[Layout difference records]
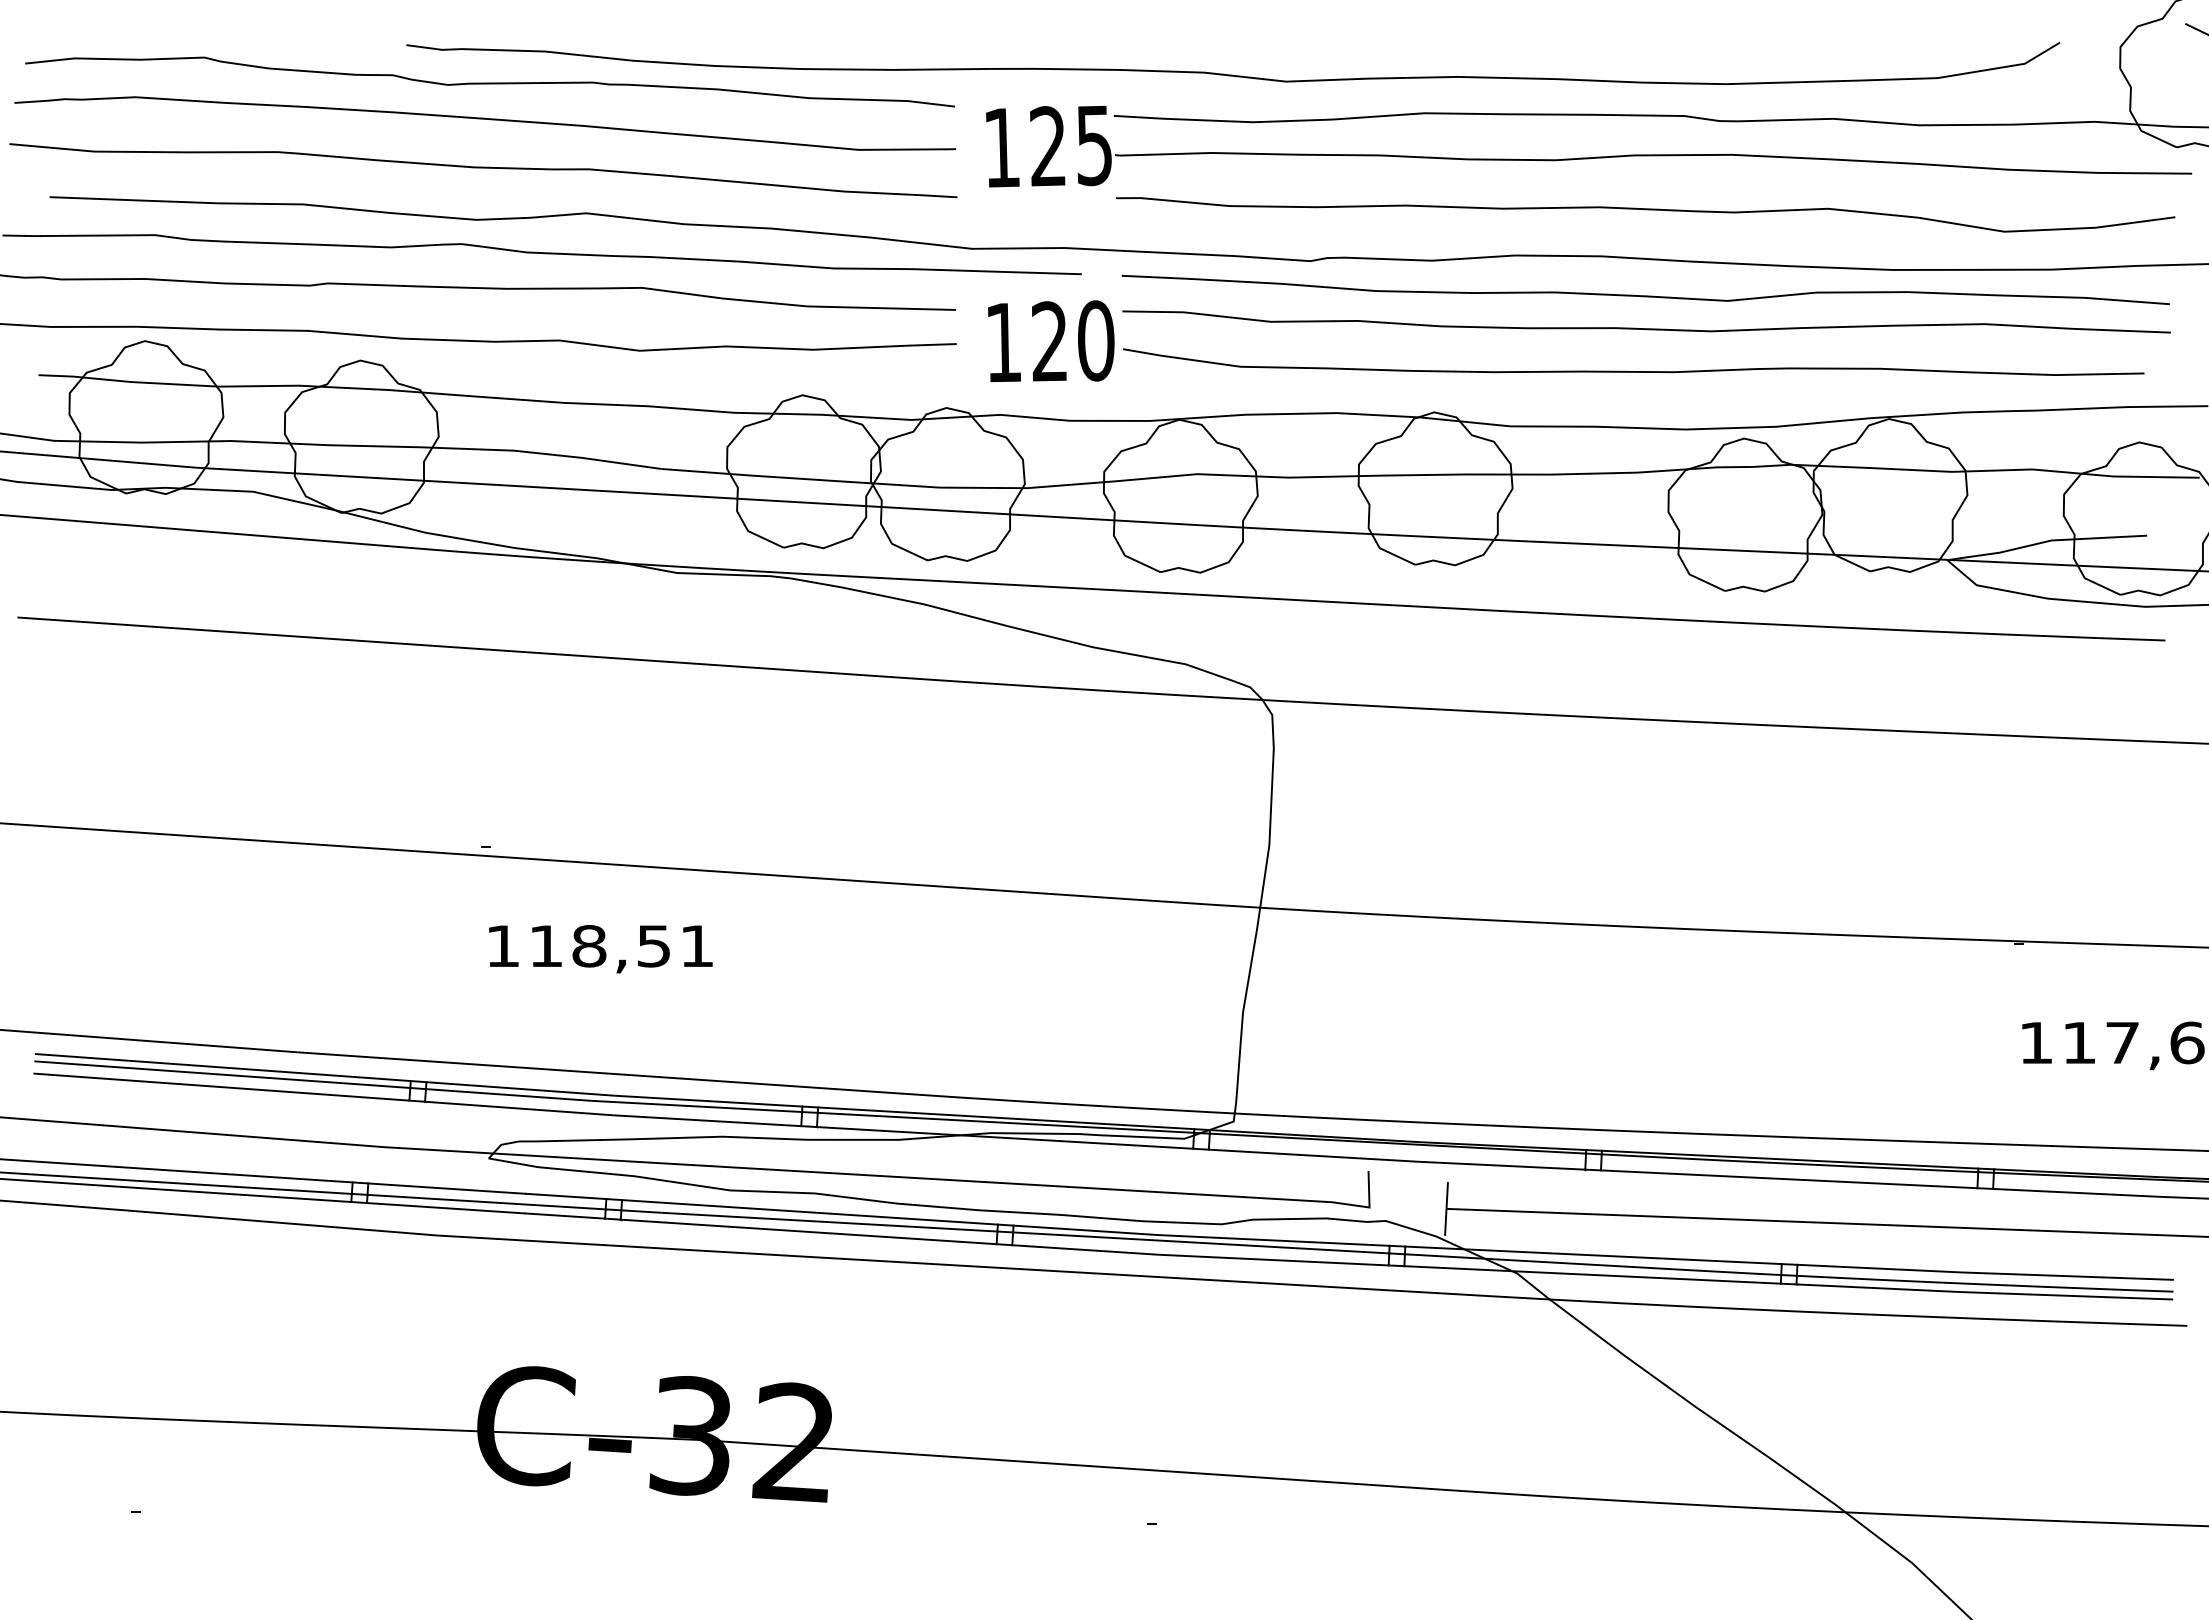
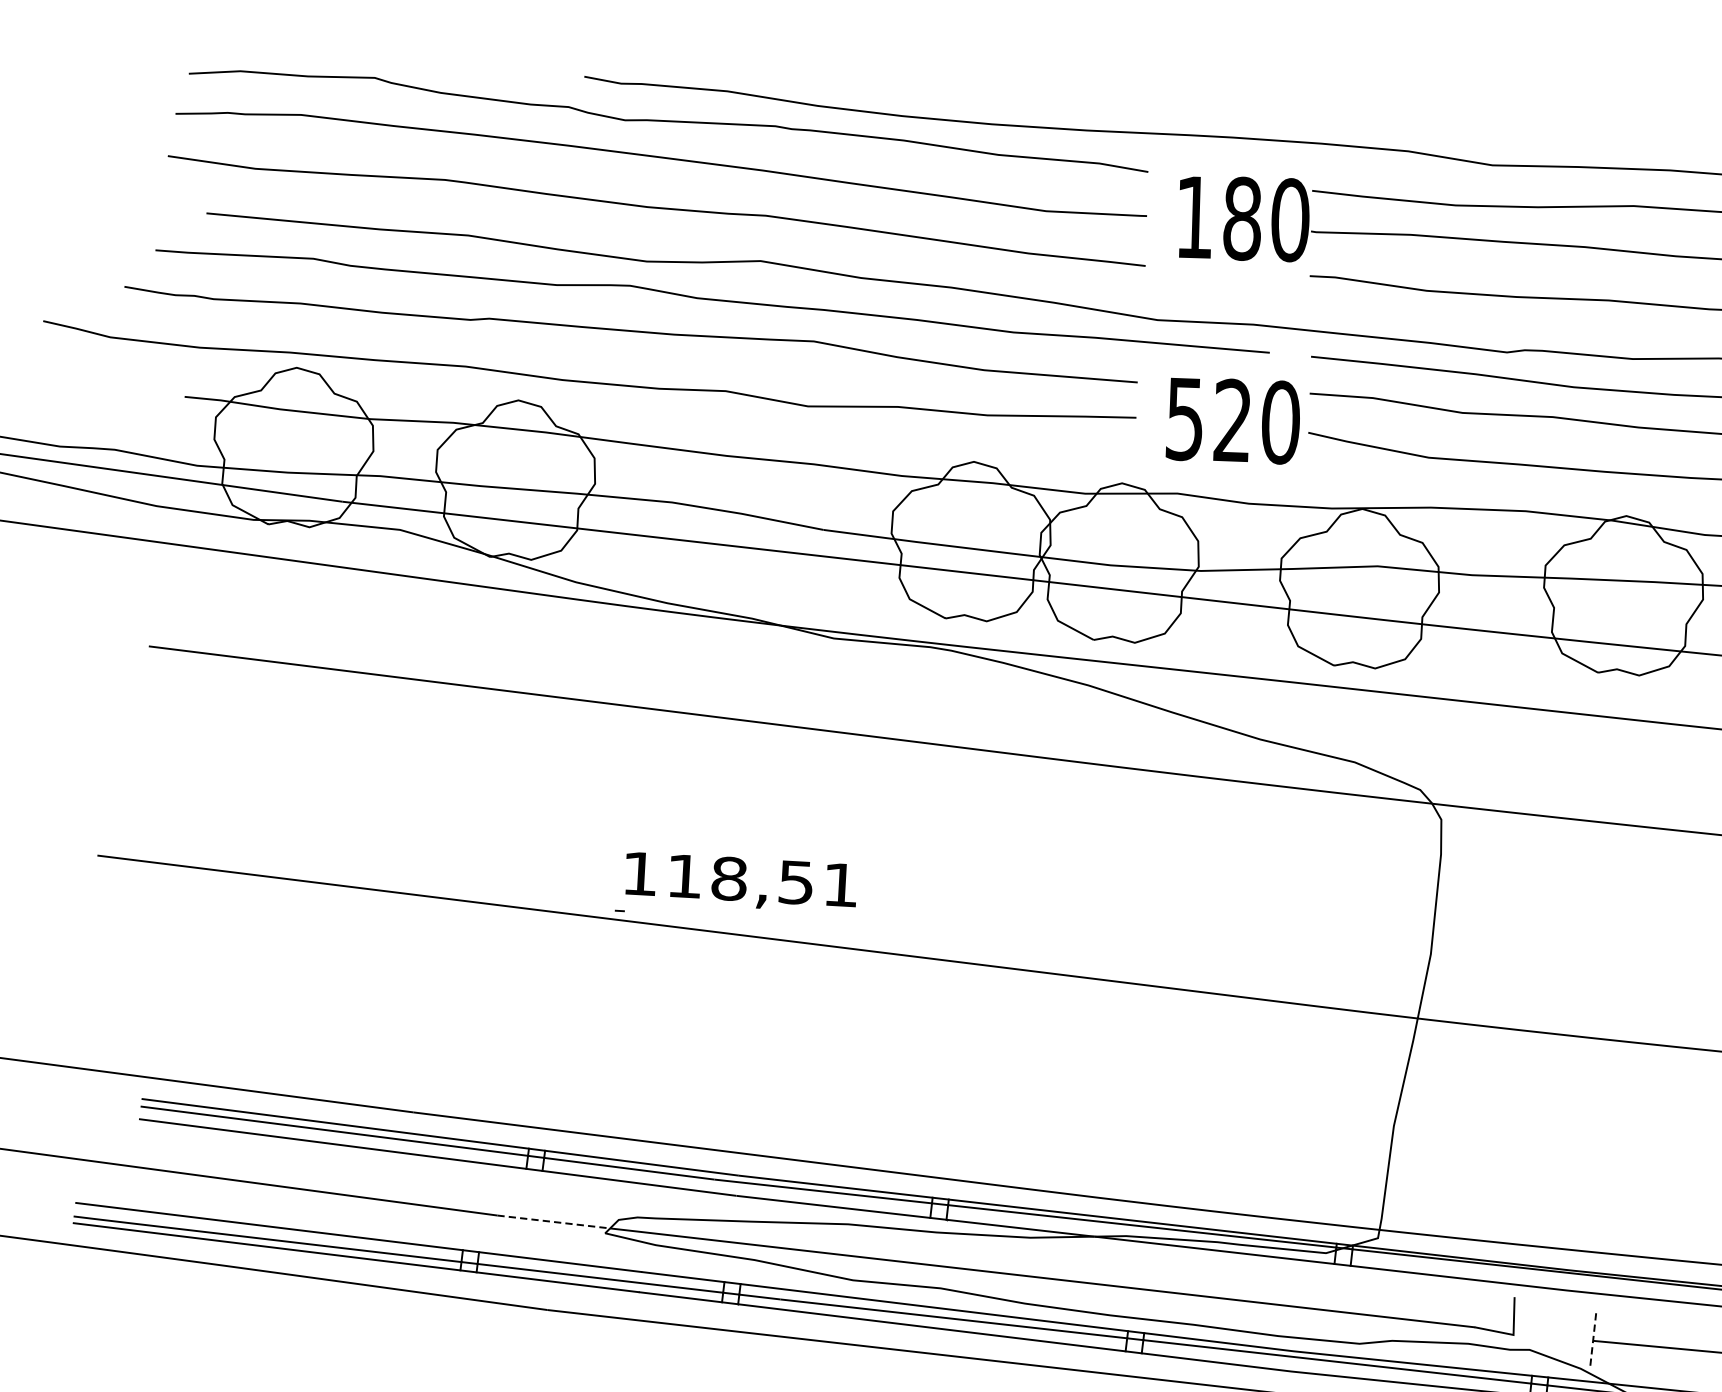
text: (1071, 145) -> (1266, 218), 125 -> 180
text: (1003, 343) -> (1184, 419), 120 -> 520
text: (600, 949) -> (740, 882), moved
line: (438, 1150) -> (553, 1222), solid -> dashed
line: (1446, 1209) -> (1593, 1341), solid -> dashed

_Work item:_
Please write out all the data word for word, but keep every picture out.

_Finished task:_
text: (1071, 145) -> (1266, 218), 125 -> 180
text: (1003, 343) -> (1184, 419), 120 -> 520
text: (600, 949) -> (740, 882), moved
line: (438, 1150) -> (553, 1222), solid -> dashed
line: (1446, 1209) -> (1593, 1341), solid -> dashed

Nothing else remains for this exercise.